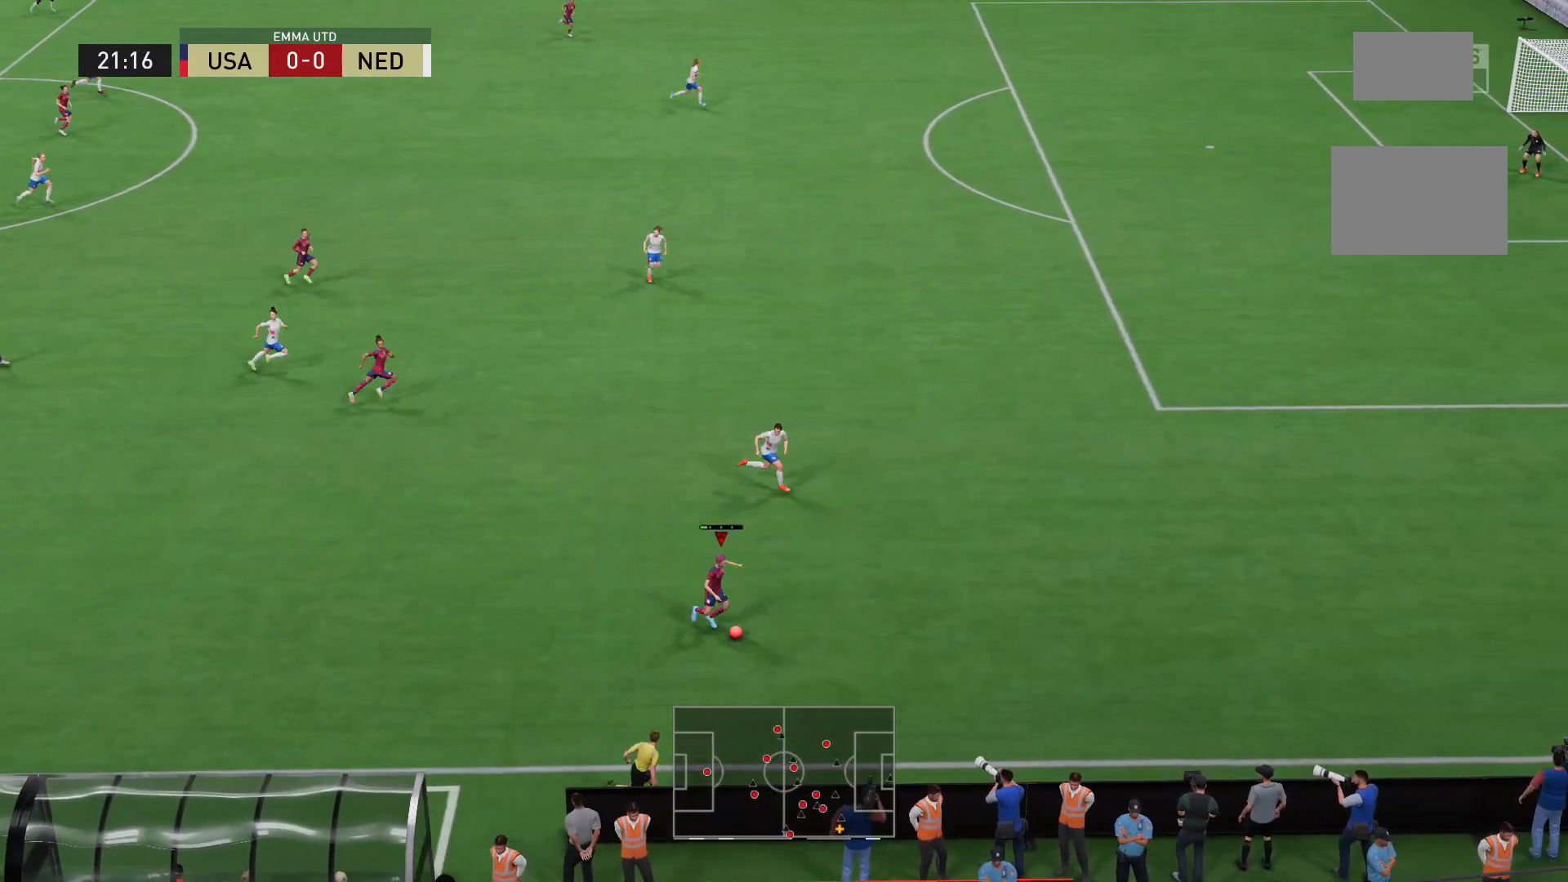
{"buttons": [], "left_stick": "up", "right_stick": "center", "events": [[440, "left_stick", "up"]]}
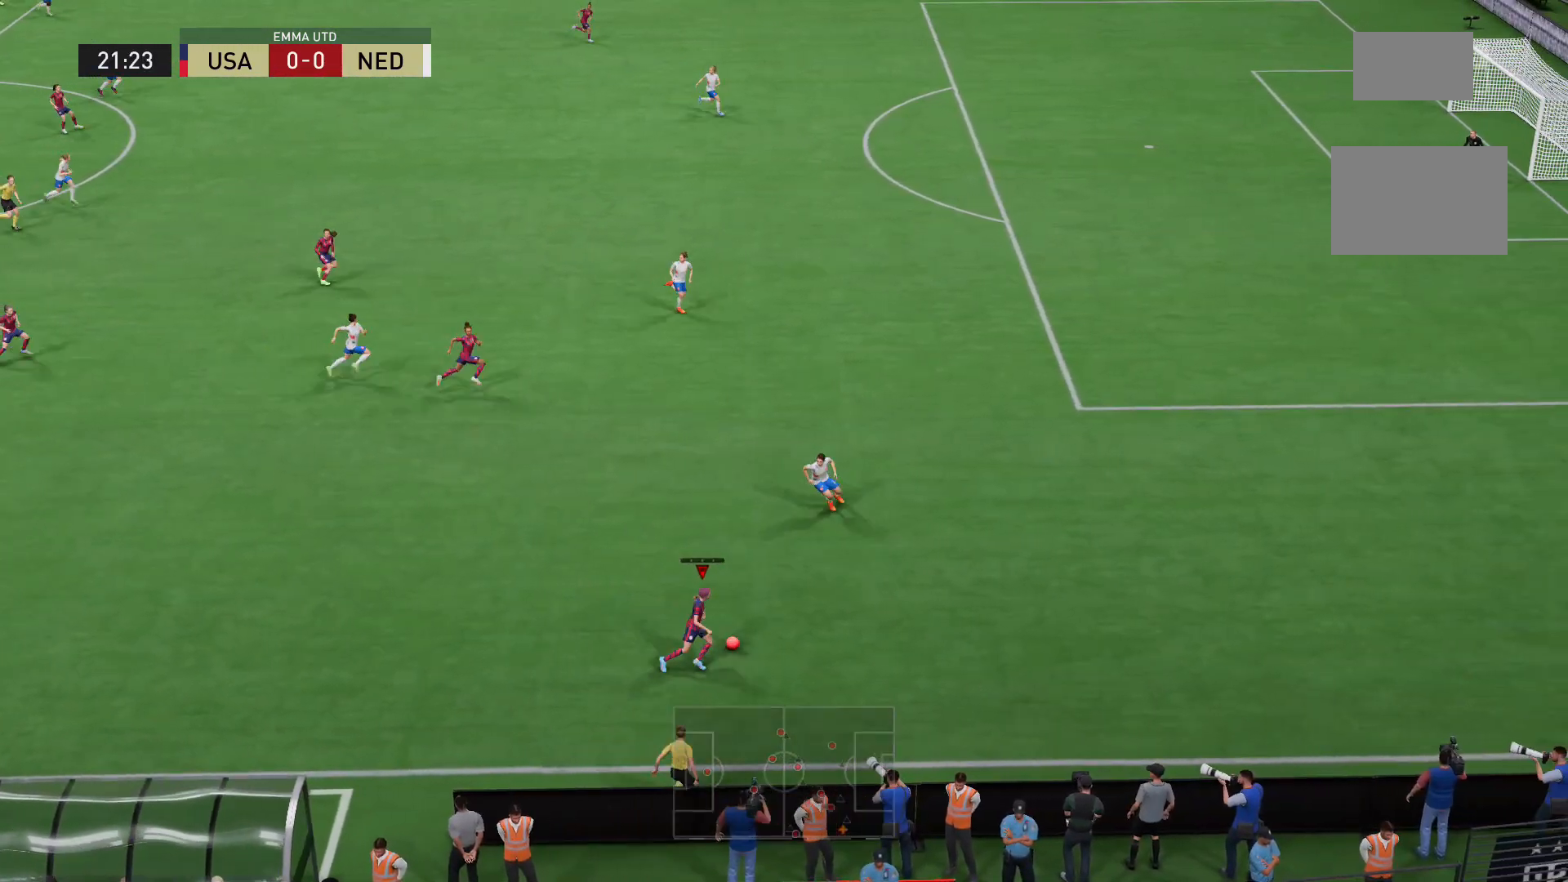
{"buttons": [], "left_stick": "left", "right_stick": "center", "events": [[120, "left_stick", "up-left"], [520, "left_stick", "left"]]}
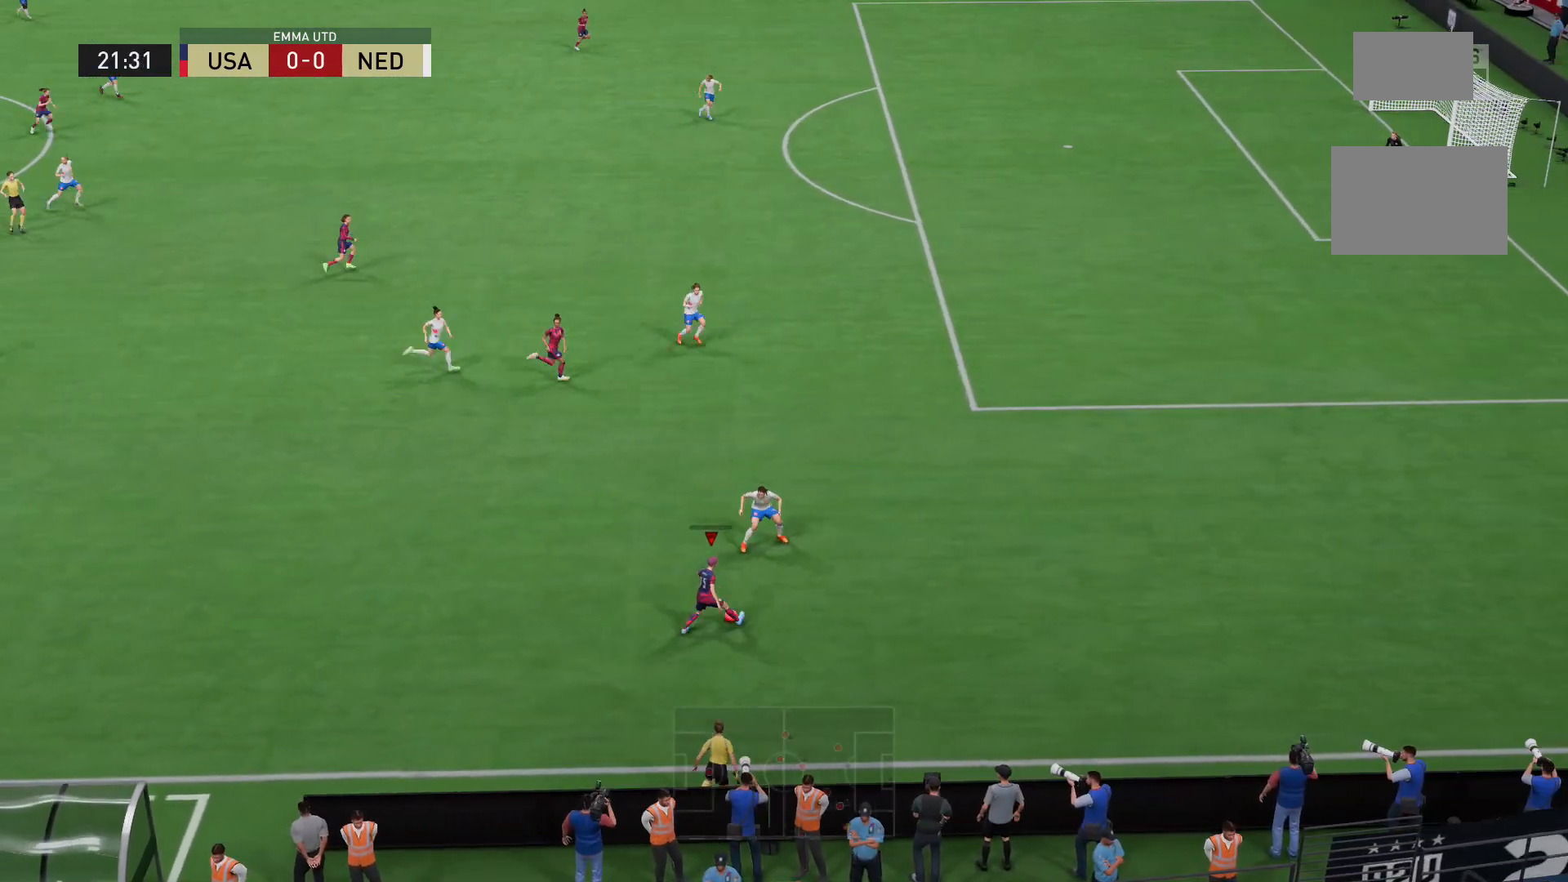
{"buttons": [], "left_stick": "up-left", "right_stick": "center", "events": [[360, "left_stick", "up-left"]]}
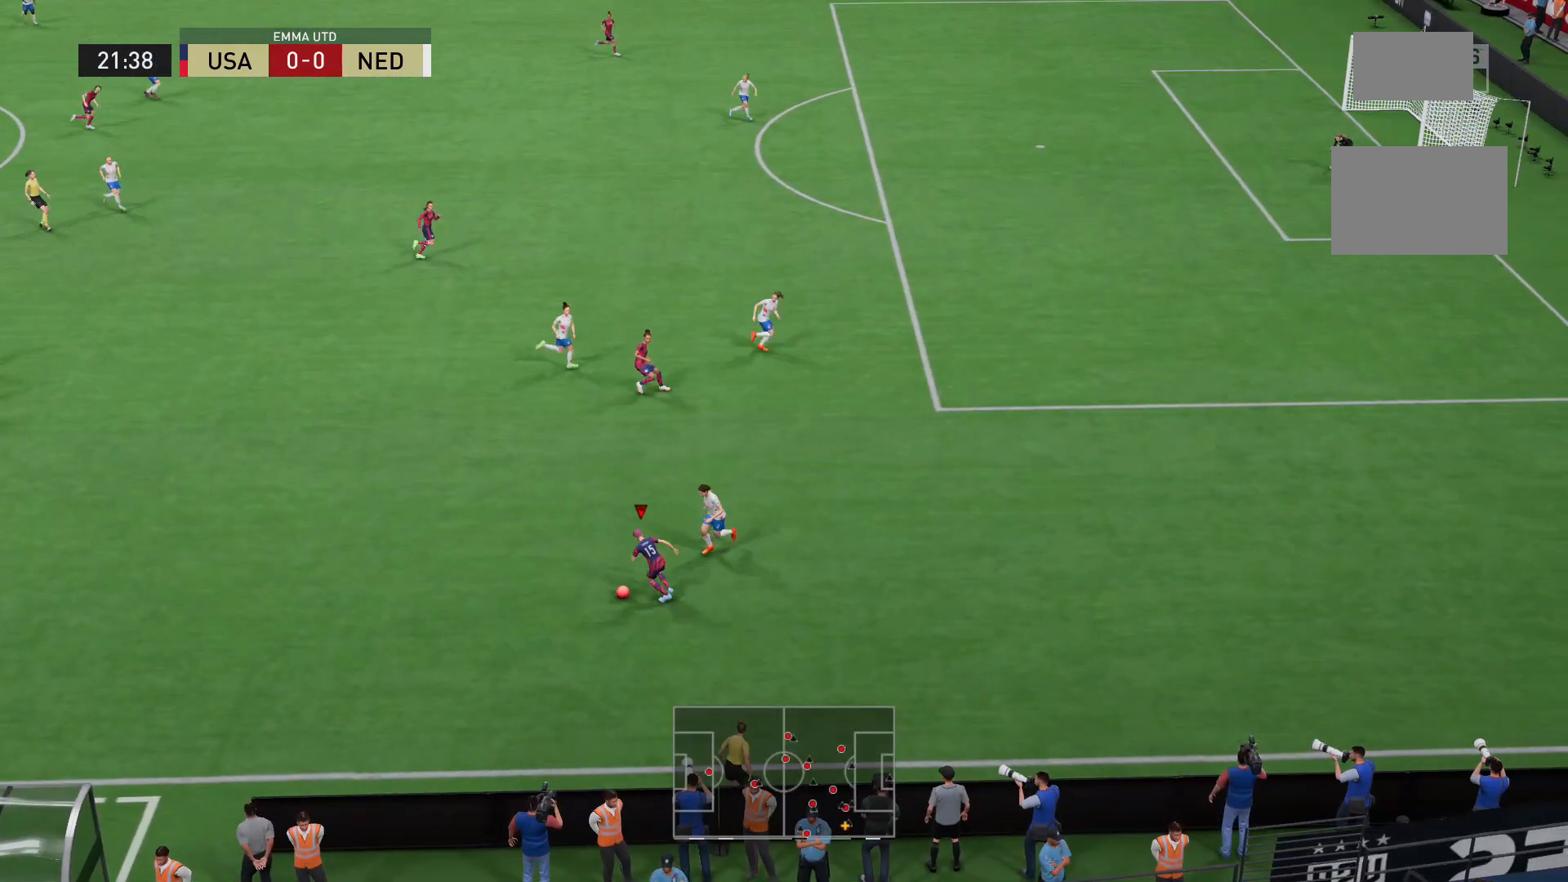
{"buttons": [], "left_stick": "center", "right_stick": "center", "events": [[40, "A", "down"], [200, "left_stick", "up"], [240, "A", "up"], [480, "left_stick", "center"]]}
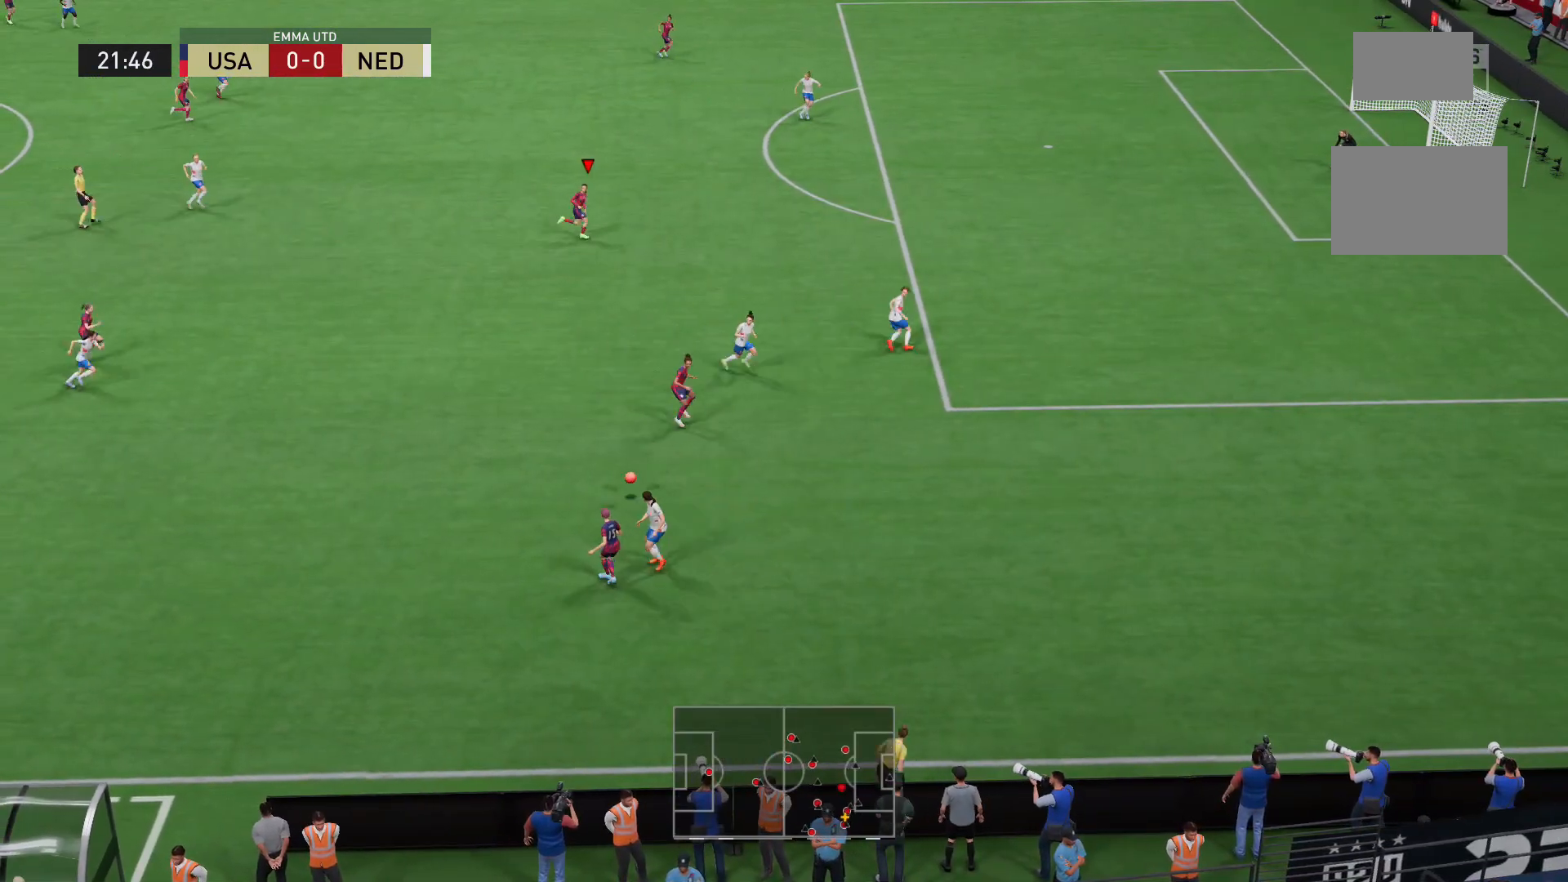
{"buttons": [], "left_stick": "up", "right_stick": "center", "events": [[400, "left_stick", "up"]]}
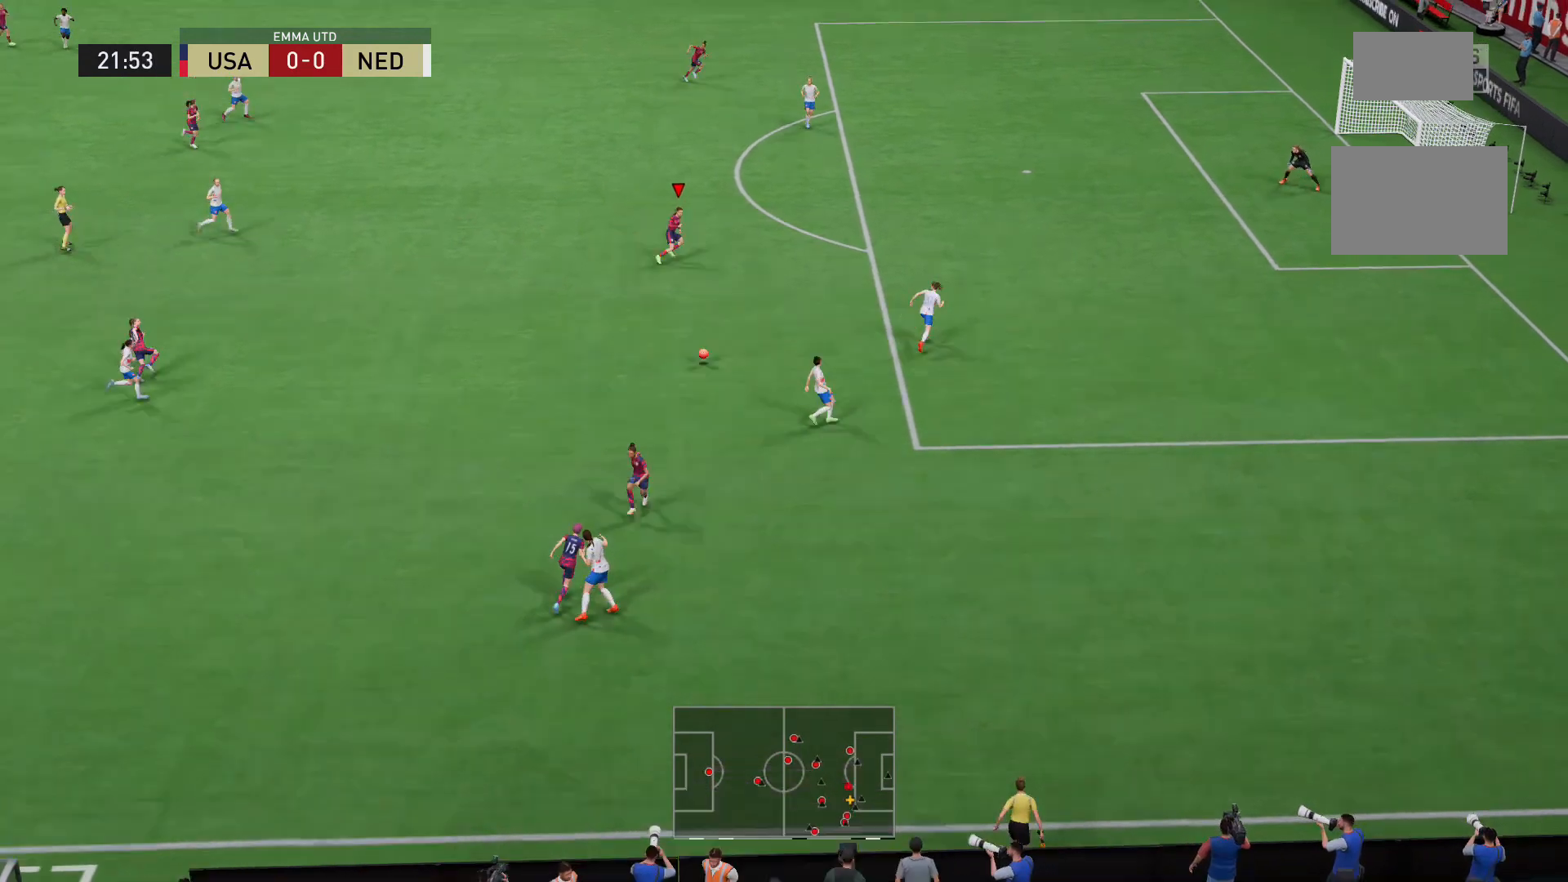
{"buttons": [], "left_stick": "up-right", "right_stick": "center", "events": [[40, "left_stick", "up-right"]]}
-=-=-
When you repeat the data, keep every line exact and drop the images.

§ **SOLUTION TO THIS EXERCISE**:
{"buttons": [], "left_stick": "up", "right_stick": "center", "events": [[440, "left_stick", "up"]]}
{"buttons": [], "left_stick": "left", "right_stick": "center", "events": [[120, "left_stick", "up-left"], [520, "left_stick", "left"]]}
{"buttons": [], "left_stick": "up-left", "right_stick": "center", "events": [[360, "left_stick", "up-left"]]}
{"buttons": [], "left_stick": "center", "right_stick": "center", "events": [[40, "A", "down"], [200, "left_stick", "up"], [240, "A", "up"], [480, "left_stick", "center"]]}
{"buttons": [], "left_stick": "up", "right_stick": "center", "events": [[400, "left_stick", "up"]]}
{"buttons": [], "left_stick": "up-right", "right_stick": "center", "events": [[40, "left_stick", "up-right"]]}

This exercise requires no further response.